Your task:
Filter the entries for lines with the word "bottom".

Given information:
== Segment start ==

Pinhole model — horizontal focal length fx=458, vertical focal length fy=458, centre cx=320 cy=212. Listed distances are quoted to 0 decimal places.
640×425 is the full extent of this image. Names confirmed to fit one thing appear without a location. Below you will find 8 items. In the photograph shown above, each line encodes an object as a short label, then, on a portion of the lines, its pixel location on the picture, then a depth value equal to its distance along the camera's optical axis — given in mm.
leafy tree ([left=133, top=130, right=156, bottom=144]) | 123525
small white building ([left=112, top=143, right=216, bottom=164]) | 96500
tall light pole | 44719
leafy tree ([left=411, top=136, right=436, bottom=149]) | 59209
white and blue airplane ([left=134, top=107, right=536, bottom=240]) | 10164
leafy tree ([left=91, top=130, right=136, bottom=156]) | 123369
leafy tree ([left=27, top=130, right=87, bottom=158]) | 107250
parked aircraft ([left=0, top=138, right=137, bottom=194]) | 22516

== Segment end ==
== Segment start ==

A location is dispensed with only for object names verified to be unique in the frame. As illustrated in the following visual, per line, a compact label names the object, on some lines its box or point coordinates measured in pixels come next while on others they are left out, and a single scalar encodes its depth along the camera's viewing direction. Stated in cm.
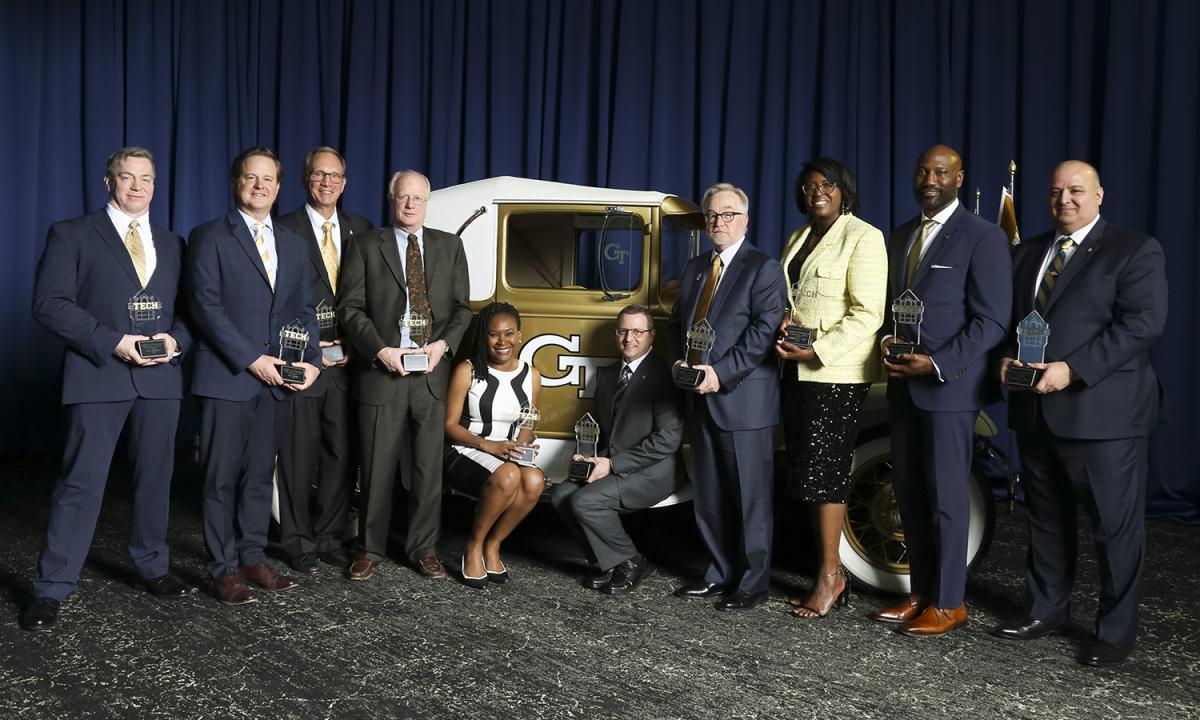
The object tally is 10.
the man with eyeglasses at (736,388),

== Segment end ==

Answer section:
leafy tree ([left=133, top=130, right=156, bottom=144]) | 123525
small white building ([left=112, top=143, right=216, bottom=164]) | 96500
leafy tree ([left=411, top=136, right=436, bottom=149]) | 59209
white and blue airplane ([left=134, top=107, right=536, bottom=240]) | 10164
leafy tree ([left=91, top=130, right=136, bottom=156]) | 123369
leafy tree ([left=27, top=130, right=87, bottom=158]) | 107250
parked aircraft ([left=0, top=138, right=137, bottom=194]) | 22516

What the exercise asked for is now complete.